» Task to carry out:
Put each of the rows below into a two-column CSV with one line per row, using the columns "prompt" and "reply" for the request and its answer. Quote every field, replace line breaks with spaces, and leave the pictures out.

» Data listing:
>> Start
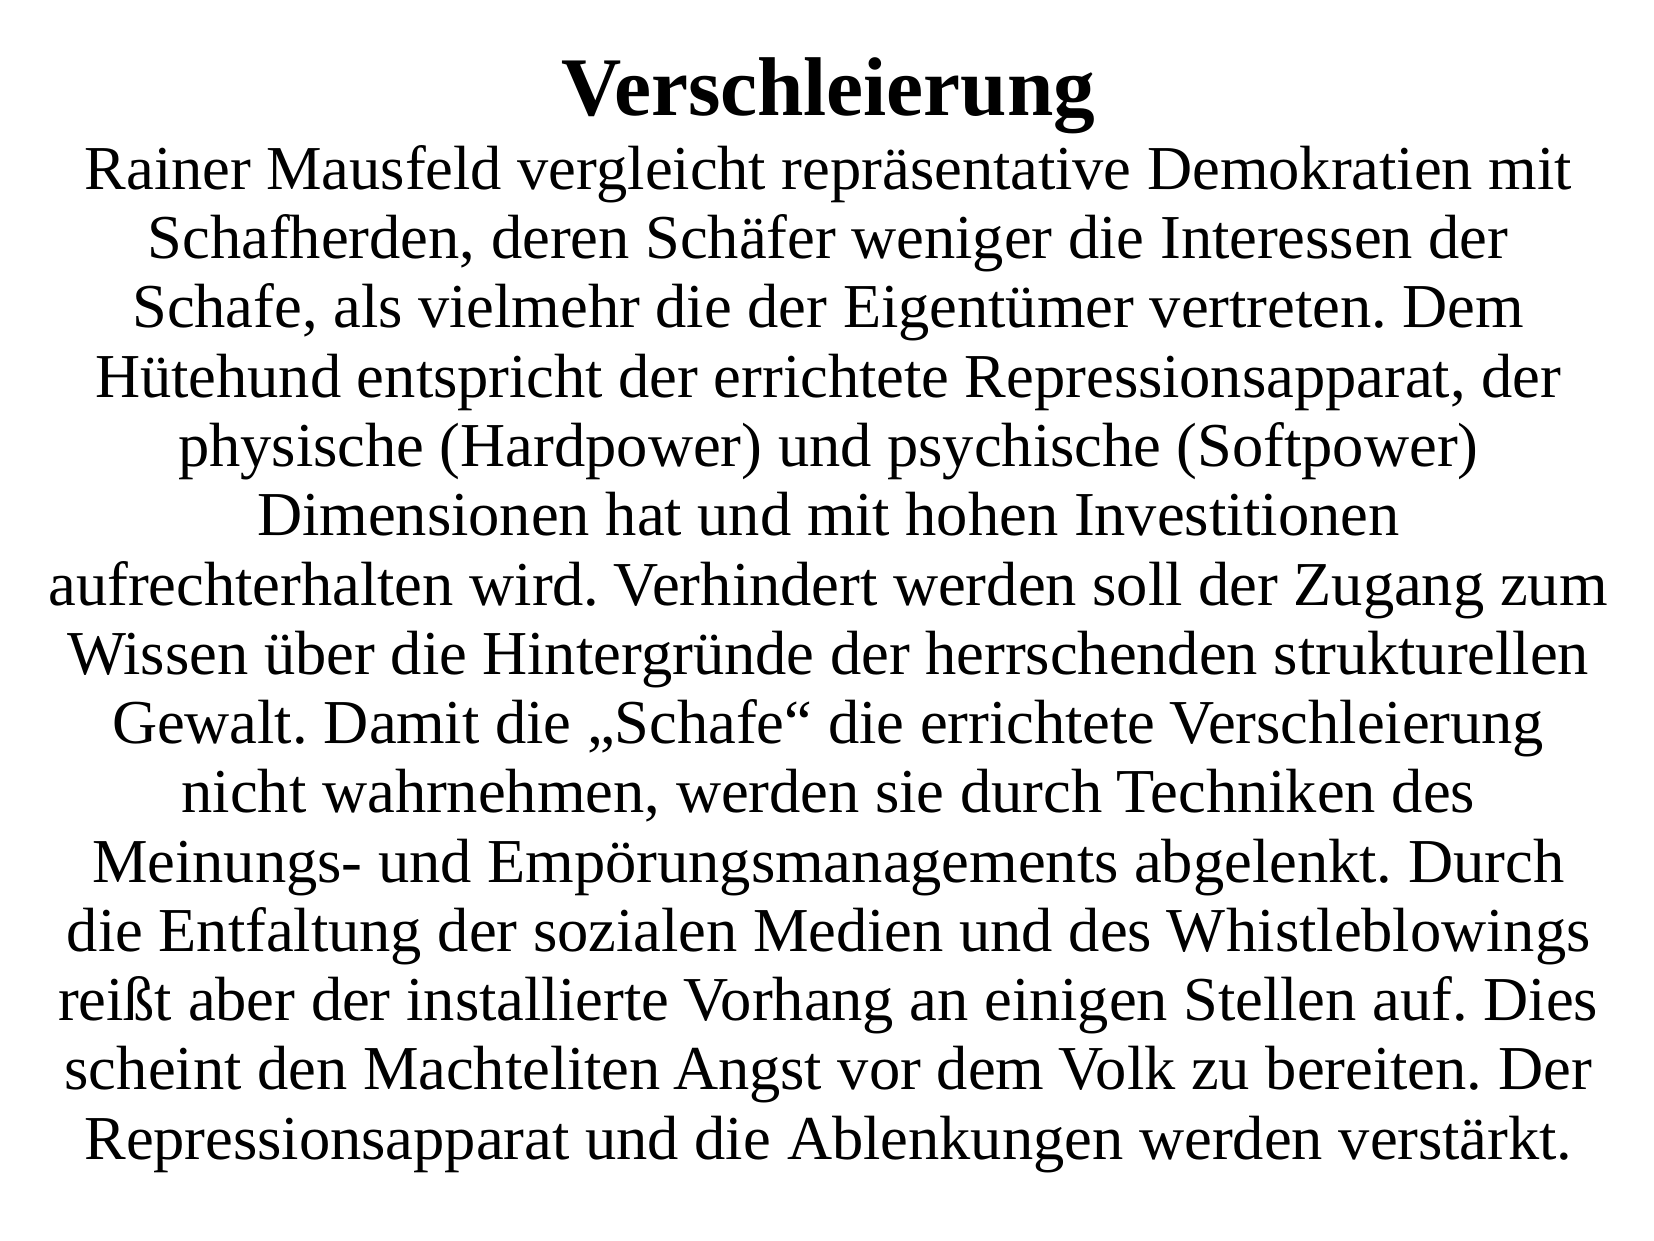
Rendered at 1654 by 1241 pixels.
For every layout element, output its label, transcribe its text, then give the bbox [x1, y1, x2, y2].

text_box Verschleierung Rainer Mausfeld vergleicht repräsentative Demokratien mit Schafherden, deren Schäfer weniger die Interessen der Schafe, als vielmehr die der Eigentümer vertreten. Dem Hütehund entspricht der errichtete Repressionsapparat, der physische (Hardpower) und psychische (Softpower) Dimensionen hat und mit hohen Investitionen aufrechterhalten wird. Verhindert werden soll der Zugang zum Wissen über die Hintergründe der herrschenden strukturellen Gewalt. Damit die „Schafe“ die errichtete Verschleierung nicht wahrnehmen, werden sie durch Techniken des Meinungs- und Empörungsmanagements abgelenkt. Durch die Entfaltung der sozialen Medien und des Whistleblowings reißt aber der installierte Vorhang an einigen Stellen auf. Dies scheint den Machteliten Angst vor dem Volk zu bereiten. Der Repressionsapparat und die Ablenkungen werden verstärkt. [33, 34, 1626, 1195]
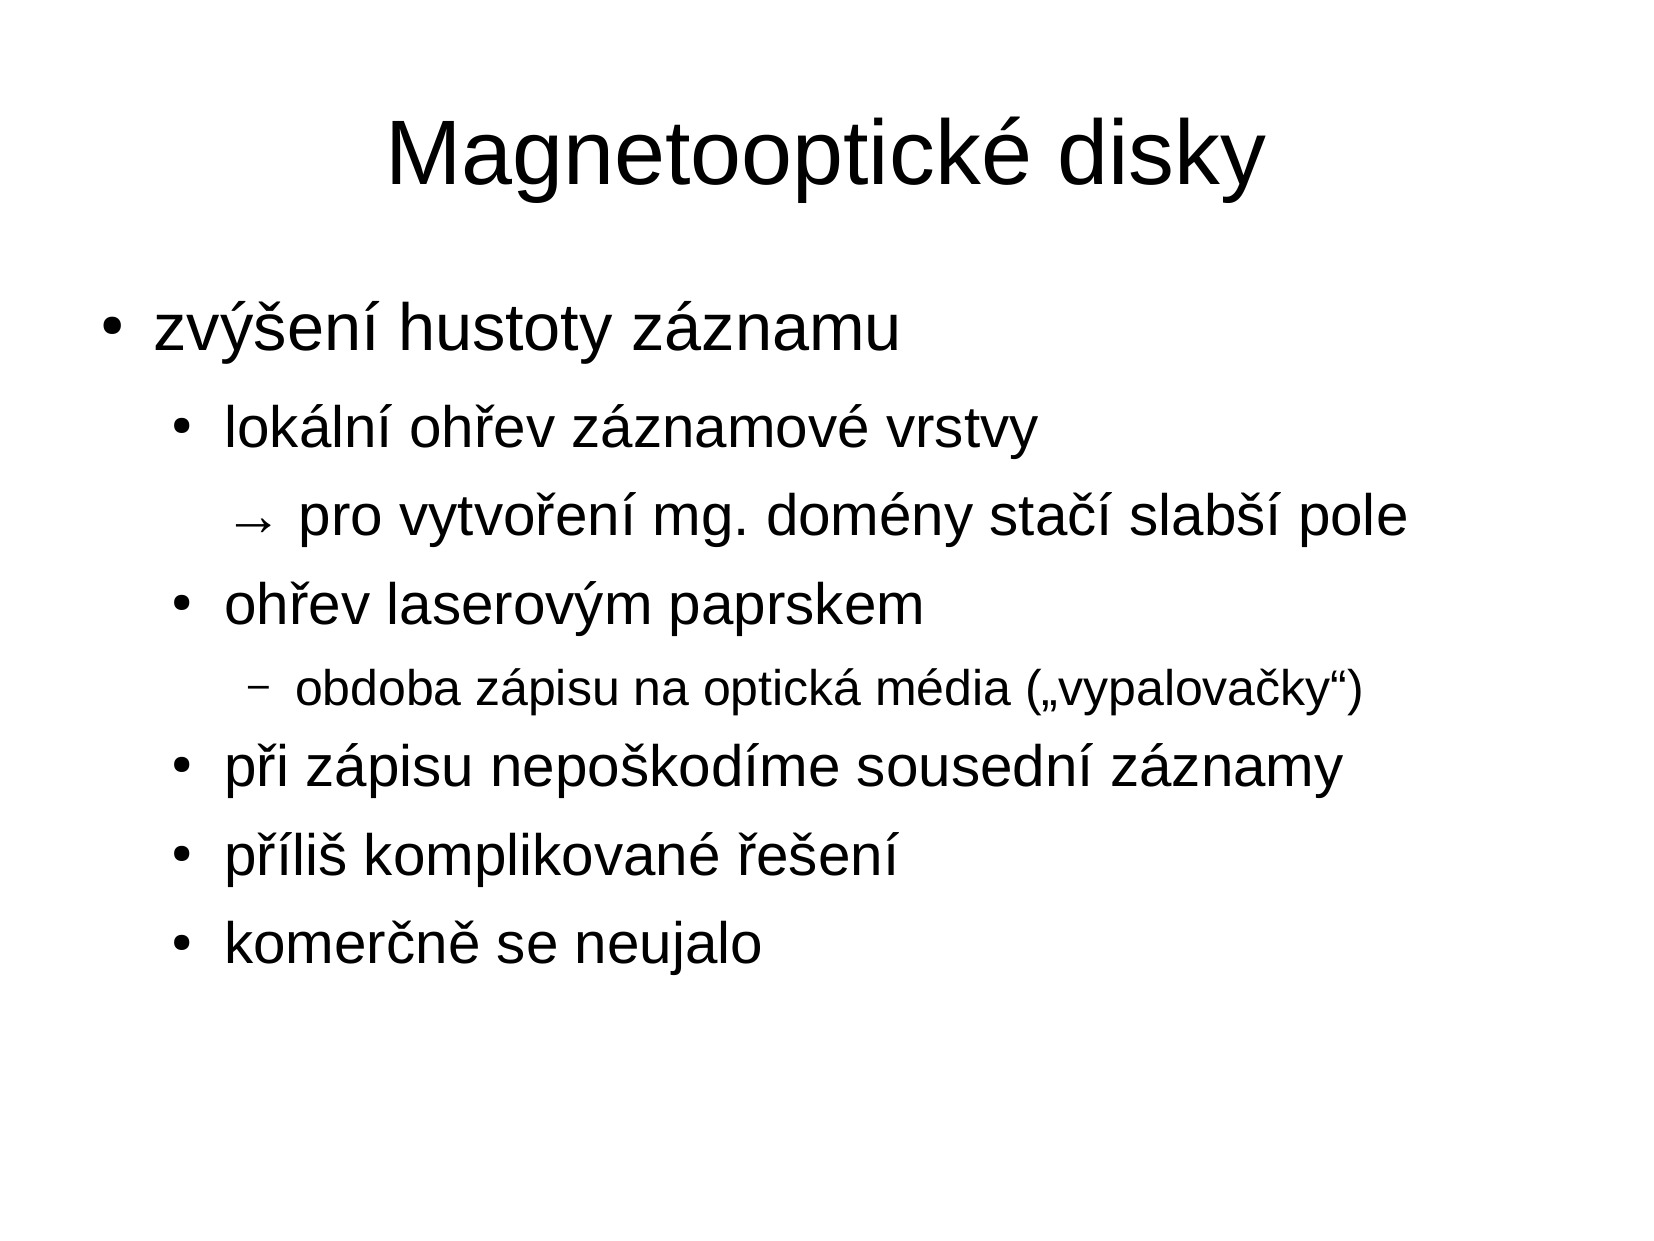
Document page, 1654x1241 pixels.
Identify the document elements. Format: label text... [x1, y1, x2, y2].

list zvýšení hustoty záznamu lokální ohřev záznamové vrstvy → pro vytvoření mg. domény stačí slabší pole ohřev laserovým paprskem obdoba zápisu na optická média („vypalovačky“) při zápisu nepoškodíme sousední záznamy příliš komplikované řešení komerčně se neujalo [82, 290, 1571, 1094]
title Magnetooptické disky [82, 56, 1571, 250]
>> End
» Finished task:
prompt,reply
"Rendered at 1654 by 1241 pixels. For every layout element, output its label, transcribe its text, then give the bbox [x1, y1, x2, y2].","text_box Verschleierung Rainer Mausfeld vergleicht repräsentative Demokratien mit Schafherden, deren Schäfer weniger die Interessen der Schafe, als vielmehr die der Eigentümer vertreten. Dem Hütehund entspricht der errichtete Repressionsapparat, der physische (Hardpower) und psychische (Softpower) Dimensionen hat und mit hohen Investitionen aufrechterhalten wird. Verhindert werden soll der Zugang zum Wissen über die Hintergründe der herrschenden strukturellen Gewalt. Damit die „Schafe“ die errichtete Verschleierung nicht wahrnehmen, werden sie durch Techniken des Meinungs- und Empörungsmanagements abgelenkt. Durch die Entfaltung der sozialen Medien und des Whistleblowings reißt aber der installierte Vorhang an einigen Stellen auf. Dies scheint den Machteliten Angst vor dem Volk zu bereiten. Der Repressionsapparat und die Ablenkungen werden verstärkt. [33, 34, 1626, 1195]"
"Document page, 1654x1241 pixels. Identify the document elements. Format: label text... [x1, y1, x2, y2].","list zvýšení hustoty záznamu lokální ohřev záznamové vrstvy → pro vytvoření mg. domény stačí slabší pole ohřev laserovým paprskem obdoba zápisu na optická média („vypalovačky“) při zápisu nepoškodíme sousední záznamy příliš komplikované řešení komerčně se neujalo [82, 290, 1571, 1094] title Magnetooptické disky [82, 56, 1571, 250]"